Los jueces españoles colaboraron con la dictadura y contribuyeron a sostener el régimen de Franco. Condenaron a “rojos”, comunistas, estudiantes, sindicalistas, maestras, anarquistas u homosexuales. Y el sistema de acceso a la carrera judicial –una oposición memorística con preparadores privados– ha facilitado que las mismas familias franquistas permanezcan en la judicatura. No en todos los casos, pero sí en los suficientes para mantener un estamento muy conservador: jueces que guardan obediencia al preparador que les abrió las puertas, y que viven rodeados de una atmósfera de conservadurismo y preservación de determinados intereses.

La excepcionalidad española

Solo así se explica lo vivido estos días: la condena a un fiscal general inocente, en un ejercicio de abuso de poder por parte del Tribunal Supremo propio de otras latitudes. Un golpe blando al Estado. Lo han hecho, entre otras razones, para salvar a la presidenta de Madrid, de querencia falangista, de los pufos de su novio. Para salvar a los corruptos que garantizan el statu quo de los poderosos. Y para atacar al Gobierno de coalición, que la derecha jamás aceptó porque no es de los suyos. La derecha cree que el poder del Estado le pertenece y hará lo que sea para recuperarlo. Si para eso hay que condenar sin pruebas, o incluso con las pruebas en contra, pues se condena: todo vale. Al fin y al cabo, llevan casi un siglo de impunidad.

La excepcionalidad española no es la siesta; ni el gazpacho, ni el sol mediterráneo. Es ser el país del mundo con más desaparecidos en cunetas y fosas comunes sin investigar. Es que sus asesinos hayan muerto en la cama y sin juzgar. Es que el Rey emérito, que facilitó que todo quedara “atado y bien atado”, viva fugado en Abu Dabi con una fortuna opaca y con derecho a volver cuando le plazca. Y es tener una justicia que mira hacia otro lado con las víctimas de siempre, pero que actúa con precisión quirúrgica cuando toca proteger a los suyos.

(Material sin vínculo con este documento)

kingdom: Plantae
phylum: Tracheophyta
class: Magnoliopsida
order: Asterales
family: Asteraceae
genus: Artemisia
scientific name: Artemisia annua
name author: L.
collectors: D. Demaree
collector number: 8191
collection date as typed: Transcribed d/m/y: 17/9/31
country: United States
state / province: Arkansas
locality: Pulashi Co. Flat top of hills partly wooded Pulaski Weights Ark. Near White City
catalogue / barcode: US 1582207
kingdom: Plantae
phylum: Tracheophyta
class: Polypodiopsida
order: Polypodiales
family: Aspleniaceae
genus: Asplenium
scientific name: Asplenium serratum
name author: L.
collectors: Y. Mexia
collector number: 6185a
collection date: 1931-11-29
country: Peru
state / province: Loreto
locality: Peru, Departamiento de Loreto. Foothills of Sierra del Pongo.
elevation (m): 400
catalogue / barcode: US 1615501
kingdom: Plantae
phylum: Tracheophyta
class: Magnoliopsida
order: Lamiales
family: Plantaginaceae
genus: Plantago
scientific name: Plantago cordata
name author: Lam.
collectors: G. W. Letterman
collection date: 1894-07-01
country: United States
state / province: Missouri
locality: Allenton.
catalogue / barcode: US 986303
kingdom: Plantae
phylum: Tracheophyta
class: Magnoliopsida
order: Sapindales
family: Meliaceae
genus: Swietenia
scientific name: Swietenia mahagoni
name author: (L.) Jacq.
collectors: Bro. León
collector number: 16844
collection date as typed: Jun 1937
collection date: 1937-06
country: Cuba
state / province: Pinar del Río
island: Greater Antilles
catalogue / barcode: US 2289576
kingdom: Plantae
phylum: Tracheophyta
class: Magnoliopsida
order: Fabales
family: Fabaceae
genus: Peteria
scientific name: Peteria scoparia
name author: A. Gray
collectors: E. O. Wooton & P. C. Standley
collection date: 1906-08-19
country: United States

Esa es la auténtica anomalía española: un país que presume de democracia, pero que sigue sin querer saber nada de los crímenes que laten bajo su superficie. Mientras no se juzguen y tengamos un verdadero proceso de verdad, justicia y reparación, la sombra del franquismo seguirá planeando sobre nuestros gobiernos democráticos.